Os indícios de que o ministro do Trabalho e o PDT usaram favores de uma organização não governamental (ONG) e de empresas para contratar aviões a serviço de viagens partidárias agravaram a situação de Carlos Lupi. Em vez de esperar para definir sua situação só na reforma ministerial, em 2012, a presidente Dilma Rousseff vai traçar o futuro do ministro a partir das novas explicações que ele terá de dar hoje ou amanhã por conta do noticiário dos últimos dias.

 

Além das novas explicações para Dilma, Lupi vai ter de se defender, no próximo sábado, na reunião do Diretório Nacional do PDT. Um dos itens da agenda da reunião é "a prestação de contas do ministro Carlos Lupi de suas ações à frente do Ministério do Trabalho e Emprego". Perante os cerca de 300 integrantes partidários, Lupi tentará uma sobrevida cavando, se possível, uma nota oficial de apoio do PDT à sua permanência na pasta.

 

Apesar de já ter trocado seis ministros - cinco deles por suposto envolvimento em casos de tráfico de influência e corrupção -, a presidente não deu ao ministro do Trabalho um salvo-conduto de permanência até o fim do ano. Um assessor do Planalto resumiu ontem ao Estado a situação do ministro: "Lupi não tem a garantia de que fica até a reforma ministerial; Lupi tem a garantia da presunção da inocência, que a presidente Dilma dá a todos, como manda a lei".

 

A presunção de inocência, contudo, fica cada vez mais difícil. Ontem o site da revista Veja publicou um vídeo que mostra Lupi e Adair Meira, dono da ONG Pró-Cerrado, desembarcando do avião King Air usado em viagem pelo Maranhão em 2009. Além deles, estavam presentes Ezequiel Nascimento, ex-secretário de Políticas Públicas de Emprego do ministério, o ex-governador Jackson Lago (já falecido) e o deputado Weverton Rocha (PDT-MA), ex-assessor de Lupi.

 

O noticiário de revistas e jornais deixou o ministro "com jeito de Wagner Rossi" - Rossi saiu da Agricultura ao admitir que usou o jatinho da OuroFino Agronegócios, empresa que mantinha contratos com o ministério e foi sua doadora eleitoral. Na avaliação do Planalto, o "jeito Rossi" do ministro do Trabalho quer dizer o seguinte: 1) apareceram indícios de que ele viajou de favor, num esquema envolvendo a Pró-Cerrado, ONG que já ganhou quase R$ 14 milhões em convênios com o Ministério do Trabalho e é próxima de lideranças do PDT de Goiás; 2) o próprio PDT não conseguiu dar uma resposta cabal sobre quem pagou os aviões usados pelo partido e pelo ministro, na viagem pelo interior do Maranhão.

 

A não ser que haja uma troca explícita de favores, nenhuma empresa de táxi aéreo aceita receber com dois anos de atraso por um serviço prestado.

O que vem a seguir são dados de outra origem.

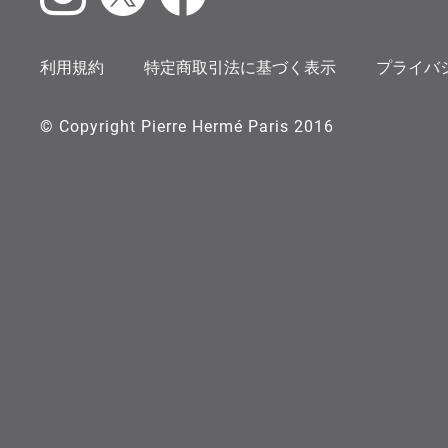
Instagram
X
Facebook
利用規約
特定商取引法に基づく表示
プライバ
© Copyright Pierre Hermé Paris 2016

O dono da Pró-Cerrado admitiu, em entrevista ao Estado, que foi ele quem ajudou o PDT a fazer a reserva do King Air usado no Maranhão. Adair Meira lembrou, ainda, que também foi utilizado um bimotor Sêneca, que o deputado Weverton Rocha diz ter sido contratado pelo partido - mas o PDT não provou quem pagou.

 

‘Só à bala’. Com apoio da majoritário, mas com resistências importantes na bancada pedetista na Câmara, Lupi, na semana passada, havia anunciado ter a garantia do Planalto de que não deixaria o ministério e resistiria com o aval de Dilma por haver uma campanha de "denuncismo da mídia". Chegou mesmo a dizer que poderia sobreviver à reforma ministerial do ano que vem. Até cunhou uma frase de efeito: "Para me tirar (do ministério), só abatido à bala. Tem de ser uma bala pesada, porque sou pesadão". Depois declarou amar a presidente.

 

A base do governo considera que o ministro tem piorado a própria situação com essas declarações. Nessa avaliação dos aliados, ele teria mais chance de sobreviver no cargo se houvesse tomado medidas saneadoras na pasta e tivesse ficado calado, não se expondo da forma como fez. "Ele se enrola pelos atos e pelo verbo", resumiu um aliado. Na base, a saída do ministro é considerada questão de tempo. "Ele perdeu a credibilidade", avaliou um líder governista.